● What is being asked
Copy out every record below exactly as written, but leave out any pictures.
Start of Given entries
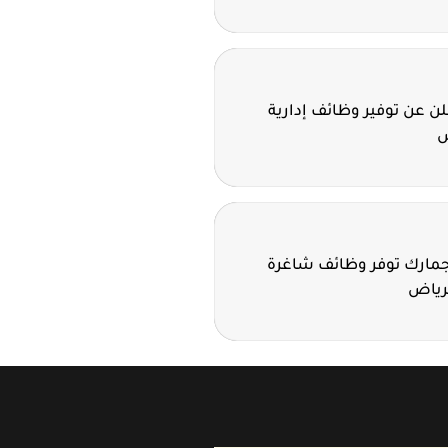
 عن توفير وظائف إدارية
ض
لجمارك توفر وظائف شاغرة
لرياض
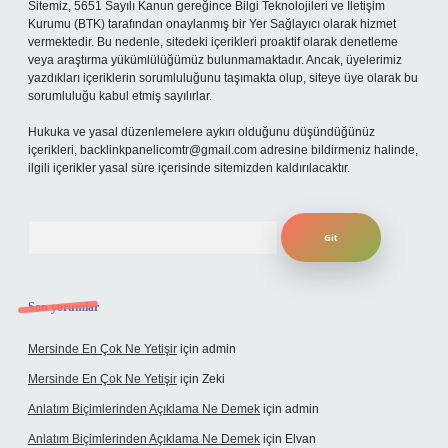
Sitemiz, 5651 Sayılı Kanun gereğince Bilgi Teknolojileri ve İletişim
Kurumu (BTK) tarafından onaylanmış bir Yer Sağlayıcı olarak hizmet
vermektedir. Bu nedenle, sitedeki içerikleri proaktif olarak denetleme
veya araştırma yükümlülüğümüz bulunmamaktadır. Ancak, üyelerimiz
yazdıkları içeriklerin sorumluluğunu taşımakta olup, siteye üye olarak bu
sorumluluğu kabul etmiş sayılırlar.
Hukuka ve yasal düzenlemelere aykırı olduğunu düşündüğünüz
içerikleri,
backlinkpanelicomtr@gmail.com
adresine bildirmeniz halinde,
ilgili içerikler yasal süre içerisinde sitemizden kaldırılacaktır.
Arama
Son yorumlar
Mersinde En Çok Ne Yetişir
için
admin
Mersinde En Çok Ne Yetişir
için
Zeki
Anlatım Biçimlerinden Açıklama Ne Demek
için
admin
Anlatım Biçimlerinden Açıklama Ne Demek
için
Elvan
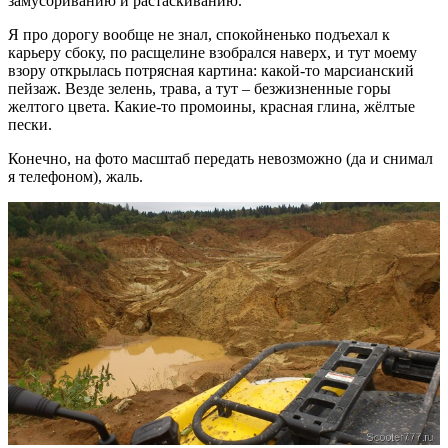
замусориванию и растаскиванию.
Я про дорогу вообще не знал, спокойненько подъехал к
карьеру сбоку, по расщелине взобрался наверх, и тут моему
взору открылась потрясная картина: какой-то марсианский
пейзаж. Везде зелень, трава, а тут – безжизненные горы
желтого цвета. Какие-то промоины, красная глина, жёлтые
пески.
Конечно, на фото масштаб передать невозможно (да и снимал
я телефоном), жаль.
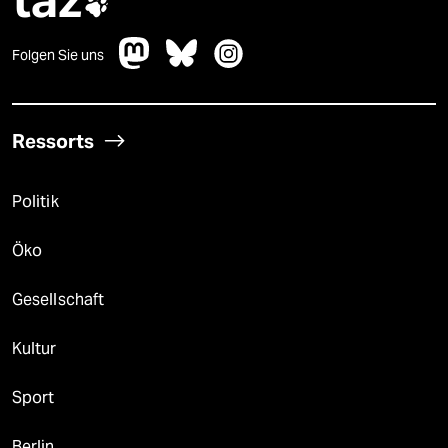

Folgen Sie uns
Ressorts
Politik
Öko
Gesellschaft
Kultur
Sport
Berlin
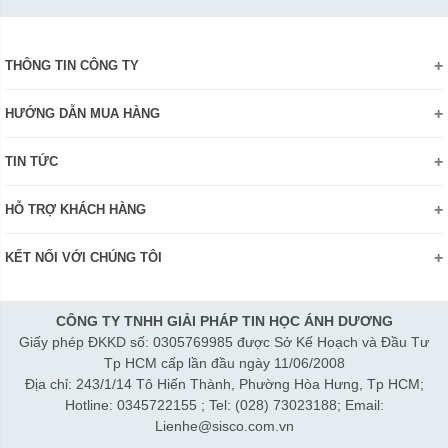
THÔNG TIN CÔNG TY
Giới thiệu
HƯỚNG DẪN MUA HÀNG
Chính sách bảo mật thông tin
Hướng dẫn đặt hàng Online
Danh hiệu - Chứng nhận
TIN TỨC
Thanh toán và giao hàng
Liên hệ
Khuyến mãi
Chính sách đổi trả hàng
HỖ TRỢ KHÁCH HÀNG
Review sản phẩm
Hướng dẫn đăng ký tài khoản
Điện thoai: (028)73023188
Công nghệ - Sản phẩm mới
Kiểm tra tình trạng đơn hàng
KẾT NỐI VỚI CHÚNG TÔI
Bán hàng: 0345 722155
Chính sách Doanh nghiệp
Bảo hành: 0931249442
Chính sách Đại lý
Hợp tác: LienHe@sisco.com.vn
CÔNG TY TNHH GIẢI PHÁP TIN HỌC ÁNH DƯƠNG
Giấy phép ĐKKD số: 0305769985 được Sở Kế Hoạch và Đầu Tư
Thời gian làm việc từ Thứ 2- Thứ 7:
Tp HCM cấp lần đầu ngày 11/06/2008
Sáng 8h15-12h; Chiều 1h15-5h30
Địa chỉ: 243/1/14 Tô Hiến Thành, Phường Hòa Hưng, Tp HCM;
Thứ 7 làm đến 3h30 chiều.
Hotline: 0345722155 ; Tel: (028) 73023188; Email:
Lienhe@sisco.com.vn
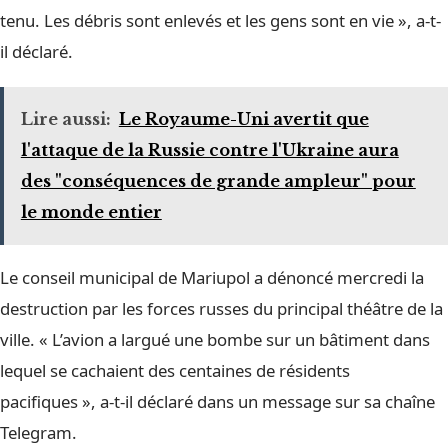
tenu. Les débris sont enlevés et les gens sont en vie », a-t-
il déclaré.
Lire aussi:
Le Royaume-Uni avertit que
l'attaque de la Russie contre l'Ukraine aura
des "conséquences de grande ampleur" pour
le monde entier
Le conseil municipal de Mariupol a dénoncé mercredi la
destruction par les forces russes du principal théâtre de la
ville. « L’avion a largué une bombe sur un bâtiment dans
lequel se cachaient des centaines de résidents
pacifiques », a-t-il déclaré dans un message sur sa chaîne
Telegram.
End of Given entries
● Task solution
 عن توفير وظائف إدارية
ض
لجمارك توفر وظائف شاغرة
لرياض
Sitemiz, 5651 Sayılı Kanun gereğince Bilgi Teknolojileri ve İletişim
Kurumu (BTK) tarafından onaylanmış bir Yer Sağlayıcı olarak hizmet
vermektedir. Bu nedenle, sitedeki içerikleri proaktif olarak denetleme
veya araştırma yükümlülüğümüz bulunmamaktadır. Ancak, üyelerimiz
yazdıkları içeriklerin sorumluluğunu taşımakta olup, siteye üye olarak bu
sorumluluğu kabul etmiş sayılırlar.
Hukuka ve yasal düzenlemelere aykırı olduğunu düşündüğünüz
içerikleri,
backlinkpanelicomtr@gmail.com
adresine bildirmeniz halinde,
ilgili içerikler yasal süre içerisinde sitemizden kaldırılacaktır.
Arama
Son yorumlar
Mersinde En Çok Ne Yetişir
için
admin
Mersinde En Çok Ne Yetişir
için
Zeki
Anlatım Biçimlerinden Açıklama Ne Demek
için
admin
Anlatım Biçimlerinden Açıklama Ne Demek
için
Elvan
замусориванию и растаскиванию.
Я про дорогу вообще не знал, спокойненько подъехал к
карьеру сбоку, по расщелине взобрался наверх, и тут моему
взору открылась потрясная картина: какой-то марсианский
пейзаж. Везде зелень, трава, а тут – безжизненные горы
желтого цвета. Какие-то промоины, красная глина, жёлтые
пески.
Конечно, на фото масштаб передать невозможно (да и снимал
я телефоном), жаль.

Folgen Sie uns
Ressorts
Politik
Öko
Gesellschaft
Kultur
Sport
Berlin
THÔNG TIN CÔNG TY
Giới thiệu
HƯỚNG DẪN MUA HÀNG
Chính sách bảo mật thông tin
Hướng dẫn đặt hàng Online
Danh hiệu - Chứng nhận
TIN TỨC
Thanh toán và giao hàng
Liên hệ
Khuyến mãi
Chính sách đổi trả hàng
HỖ TRỢ KHÁCH HÀNG
Review sản phẩm
Hướng dẫn đăng ký tài khoản
Điện thoai: (028)73023188
Công nghệ - Sản phẩm mới
Kiểm tra tình trạng đơn hàng
KẾT NỐI VỚI CHÚNG TÔI
Bán hàng: 0345 722155
Chính sách Doanh nghiệp
Bảo hành: 0931249442
Chính sách Đại lý
Hợp tác: LienHe@sisco.com.vn
CÔNG TY TNHH GIẢI PHÁP TIN HỌC ÁNH DƯƠNG
Giấy phép ĐKKD số: 0305769985 được Sở Kế Hoạch và Đầu Tư
Thời gian làm việc từ Thứ 2- Thứ 7:
Tp HCM cấp lần đầu ngày 11/06/2008
Sáng 8h15-12h; Chiều 1h15-5h30
Địa chỉ: 243/1/14 Tô Hiến Thành, Phường Hòa Hưng, Tp HCM;
Thứ 7 làm đến 3h30 chiều.
Hotline: 0345722155 ; Tel: (028) 73023188; Email:
Lienhe@sisco.com.vn
tenu. Les débris sont enlevés et les gens sont en vie », a-t-
il déclaré.
Lire aussi:
Le Royaume-Uni avertit que
l'attaque de la Russie contre l'Ukraine aura
des "conséquences de grande ampleur" pour
le monde entier
Le conseil municipal de Mariupol a dénoncé mercredi la
destruction par les forces russes du principal théâtre de la
ville. « L’avion a largué une bombe sur un bâtiment dans
lequel se cachaient des centaines de résidents
pacifiques », a-t-il déclaré dans un message sur sa chaîne
Telegram.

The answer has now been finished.